President Donald Trump, in a defiant speech at a West Virginia rally Thursday night, called stories about his campaign’s alleged ties to Russia “a total fabrication” that makes his political opponents feel better about themselves after their loss of last year’s election.
Special Counsel Robert Mueller has seated a grand jury, The Wall Street Journalreported hours earlier, significantly stepping up his probe into Russian interference in the election.
“They’re trying to cheat you out of the leadership you want with a fake story,” Trump said to cheers in Huntington. “That is demeaning to all of us.”
Trump said of the investigations by the special counsel: “I just hope the final determination is a truly honest one.”
The president added that what “the prosecutors should be looking at are Hillary Clinton’s 33,000 deleted e-mails.”
Clinton, the Democratic nominee, won the popular vote, but Republican Trump prevailed in the presidential election by capturing enough electoral votes.
Seriousness of issue
The president’s remarks came as analysts and political commentators emphasized the seriousness of the special counsel putting in place a grand jury in the nation’s capital.
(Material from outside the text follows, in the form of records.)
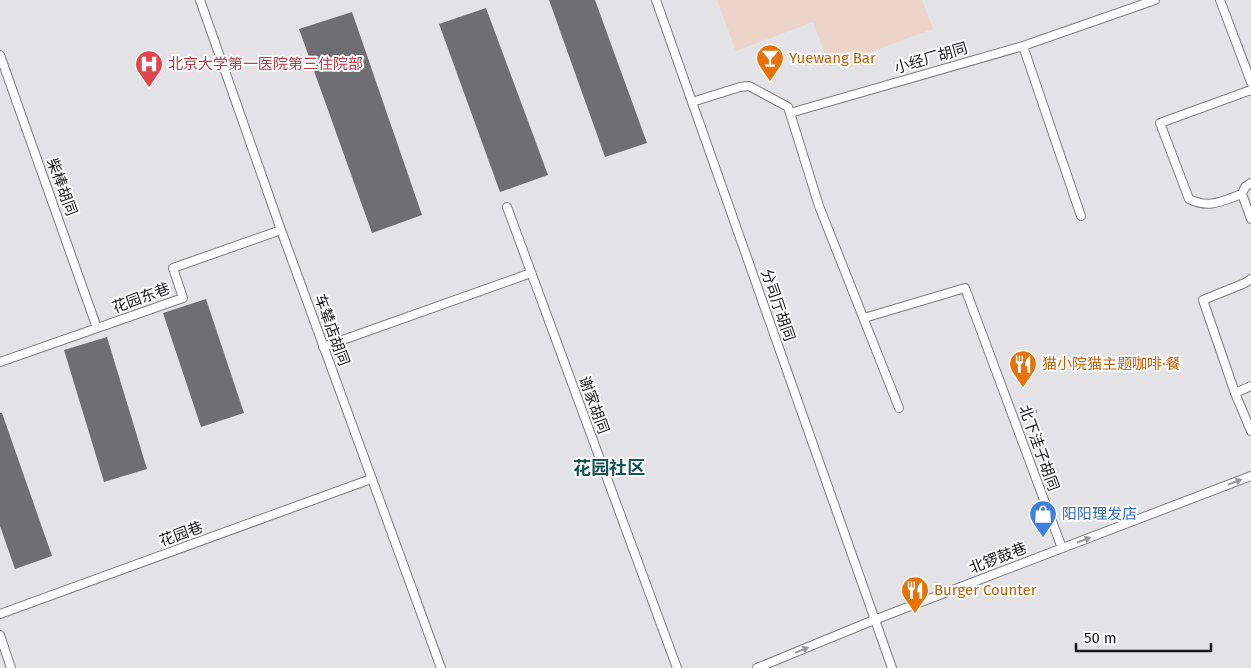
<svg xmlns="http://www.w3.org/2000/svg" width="1251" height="668" viewBox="0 0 1251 668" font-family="'Fira Sans','Noto Sans SC',sans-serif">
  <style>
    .education { fill: #ecd4cb }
    .building { fill: #6f6f71 }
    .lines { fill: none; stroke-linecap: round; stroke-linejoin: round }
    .service-casing { stroke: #7e7e80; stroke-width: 10 }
    .path { stroke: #9a9a9c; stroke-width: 3; stroke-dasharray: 2.5 4; stroke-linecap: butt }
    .service { stroke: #fff; stroke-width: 8 }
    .oneway { fill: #969797 }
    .labels { text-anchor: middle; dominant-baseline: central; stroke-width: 4; stroke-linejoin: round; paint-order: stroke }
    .food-label { font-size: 15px; fill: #c56008; stroke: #fff; text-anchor: start }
    .street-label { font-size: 15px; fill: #161717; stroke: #fff }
    .health-label { font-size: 15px; fill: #be3a42; stroke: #fff; text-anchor: start }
    .shop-label { font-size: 15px; fill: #366cbe; stroke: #fff; text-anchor: start }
    .quarter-label { font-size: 18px; font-weight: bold; fill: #165356; stroke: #fff }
  </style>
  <rect width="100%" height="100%" fill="#e3e3e6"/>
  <path class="education" d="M717,0H922L933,29L830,67L813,22L736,51Z"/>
  <path class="building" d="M549,0H595L647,143L605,157Z
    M486,8L548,175L500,192L439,24Z
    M352,12L422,215L372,233L299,29Z
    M206,299L244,413L201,427L163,313Z
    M107,337L147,469L104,482L64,350Z
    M0,413H2L52,556L15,569L0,526Z"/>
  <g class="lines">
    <g class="service-casing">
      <path id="service" d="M200,0L281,230L441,668
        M656,0L892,668
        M1220,0L1251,82
        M1023,46L1081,216
        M0,55L97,328
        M692,102L740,87L749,86L788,107L790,113L1023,46L1155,0
        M790,113L819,206L899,408
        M1251,183L1245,187L1242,194L1251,219
        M1242,194C1222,201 1209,209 1189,199L1160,123L1251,90
        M507,207L677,668
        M864,318L965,288L1062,548
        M323,347L531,273
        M0,362L183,298L173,268L281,230
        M1251,386L1235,393L1251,431
        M1235,393L1203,300L1245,283L1251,279
        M0,614L371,479
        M0,635L11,668
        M757,668L874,620L1251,476"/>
    </g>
    <path class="path" d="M1037,411L1032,413L1049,462L1042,465"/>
    <use href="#service" class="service"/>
  </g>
  <defs><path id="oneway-solid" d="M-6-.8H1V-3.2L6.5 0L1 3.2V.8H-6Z" transform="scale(1.25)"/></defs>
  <g class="oneway">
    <use href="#oneway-solid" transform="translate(1235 482) rotate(-21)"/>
    <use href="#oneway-solid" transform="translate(1084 540) rotate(-21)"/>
    <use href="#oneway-solid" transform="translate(802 650) rotate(-22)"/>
  </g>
  <defs>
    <g id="bar-pin" transform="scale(1.4375)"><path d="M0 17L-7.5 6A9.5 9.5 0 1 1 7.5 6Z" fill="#e8710a" stroke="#fff"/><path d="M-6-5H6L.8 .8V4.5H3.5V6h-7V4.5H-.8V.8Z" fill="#fff"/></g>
    <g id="hospital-pin" transform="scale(1.4375)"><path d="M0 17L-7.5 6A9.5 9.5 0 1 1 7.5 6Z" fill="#e0444e" stroke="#fff"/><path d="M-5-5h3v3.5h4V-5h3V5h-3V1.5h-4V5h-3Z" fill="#fff"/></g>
    <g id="restaurant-pin" transform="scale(1.4375)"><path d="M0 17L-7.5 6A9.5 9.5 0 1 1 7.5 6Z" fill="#e8710a" stroke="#fff"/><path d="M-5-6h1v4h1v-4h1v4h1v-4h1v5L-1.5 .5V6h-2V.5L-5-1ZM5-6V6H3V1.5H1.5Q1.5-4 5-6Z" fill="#fff"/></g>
    <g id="shop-pin" transform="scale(1.4375)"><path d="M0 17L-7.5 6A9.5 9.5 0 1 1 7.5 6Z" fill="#3f7fe0" stroke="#fff"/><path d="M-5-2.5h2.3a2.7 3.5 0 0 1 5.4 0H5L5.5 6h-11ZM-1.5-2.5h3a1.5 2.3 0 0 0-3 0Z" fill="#fff"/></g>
  </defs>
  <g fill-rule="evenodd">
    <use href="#bar-pin" x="770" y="58"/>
    <use href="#hospital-pin" x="149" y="64"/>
    <use href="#restaurant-pin" x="1023" y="364"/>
    <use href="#shop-pin" x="1043" y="514"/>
    <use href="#restaurant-pin" x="915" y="590"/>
  </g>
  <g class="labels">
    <g class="food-label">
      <text x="789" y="58">Yuewang Bar</text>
      <text x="1042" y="364">猫小院猫主题咖啡·餐</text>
      <text x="934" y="590">Burger Counter</text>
    </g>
    <g class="street-label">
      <text transform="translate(931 58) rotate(-16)">小经厂胡同</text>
      <text transform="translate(62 187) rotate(70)">柴棒胡同</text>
      <text transform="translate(141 298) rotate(-20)">花园东巷</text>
      <text transform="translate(778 305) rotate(71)">分司厅胡同</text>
      <text transform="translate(332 330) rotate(70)">车辇店胡同</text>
      <text transform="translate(594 405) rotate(70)">谢家胡同</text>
      <text transform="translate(1039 448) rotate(70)">北下洼子胡同</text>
      <text transform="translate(181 534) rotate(-20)">花园巷</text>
      <text transform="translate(998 558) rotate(-21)">北锣鼓巷</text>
    </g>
    <g class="health-label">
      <text x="168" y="64">北京大学第一医院第三住院部</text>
    </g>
    <g class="shop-label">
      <text x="1062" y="514">阳阳理发店</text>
    </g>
    <g class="quarter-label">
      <text x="609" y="468">花园社区</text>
    </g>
  </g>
  <path d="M1076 643v8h135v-8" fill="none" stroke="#161717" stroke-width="2.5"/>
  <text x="1084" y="643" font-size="15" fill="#161717" stroke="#ffffff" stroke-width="4" paint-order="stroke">50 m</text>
</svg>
“If, in fact, Mueller has impaneled a grand jury, it likely signals that he has significant evidence that would point in the direction of a crime having been committed,” Professor Anthony Clark Arend, who is the senior associate dean of Georgetown University’s School of Foreign Service, told VOA.
Reuters news agency reports the grand jury has already issued subpoenas in connection with the June 2016 meeting involving a Russian lawyer and others held with the president’s son, Donald Trump Jr., and other top campaign officials. Some have asserted the meeting indicates possible collusion between Russia and the Trump presidential campaign.
FILE – Donald Trump Jr. arrives at Trump Tower in New York City, Jan. 18, 2017.
Reports indicate the younger Trump jumped at the idea of a meeting when the lawyer told him, through an intermediary, that she had incriminating evidence against Clinton.
Trump has cast doubt on whether the Russians tried to interfere in the election, despite intelligence reports that the Kremlin sought to manipulate the election in the Republican nominee’s favor.
Russia has denied any meddling and Trump has consistently denied any collusion. He has called Mueller’s probe “a witch hunt” and there has recently been speculation in Washington the president may try to fire the special counsel.
White House response
The president’s special counsel, Ty Cobb, in a statement released by the White House on Thursday, said he is unaware of a grand jury probe, but “the White House favors anything that accelerates the conclusion of his work fairly … the White House is committed to fully cooperating with Mr. Mueller.”
Now that a grand jury has reportedly been seated, it could seek to subpoena Trump family financial records. The president has warned Mueller to stay away from his finances.
CNN reported Thursday that Mueller’s probe had crossed that red line, expanding to examine “possible financial crimes, some unconnected to the 2016 election.”
The president did not respond, as he walked from the Marine One helicopter to the South Portico late Thursday, when VOA asked him, “Did Mueller cross the red line?”
Mueller, a former FBI director took over the Russia probe after Trump fired FBI Director James Comey in May when Comey apparently refused the president’s request to back down from the investigation.
Bill to protect special counsel
Two U.S. senators on Thursday introduced a bill to make it difficult to fire a special counsel.
The proposal, by Democrat Chris Coons and Republican Thom Tillis, would prohibit a president from firing the investigator except for misconduct, conflict of interest, severe illness or another good cause.
A three-judge panel would determine if the firing was justified.
The law is apparently an effort to protect Mueller from any attempt by Trump to remove him. Some analysts had said that if the president wanted to fire Mueller, the proposed legislation might have prompted him to do it before the Senate had a chance to vote on the new law.
Pro forma sessions
The Senate, which began its August recess Thursday evening, blocked Trump from making any appointments during the summer break by agreeing to a series of pro forma sessions — brief meetings that technically keep the Senate in session. Lawmakers are due back in Washington in early September.
Senators took the action after Trump’s recent criticism of Attorney General Jeff Sessions sparked speculation that he might fire Sessions during the summer recess.
Trump sent several tweets last week lambasting his attorney general, who had recused himself from the ongoing Russia investigation. The president, who cannot fire the special counsel himself, could have then appointed a replacement who could then have fired Mueller.
Pro forma sessions have been used for decades to block recess action, including last year when the Senate used the brief meetings to prevent former President Barack Obama from filling a vacant seat on the Supreme Court.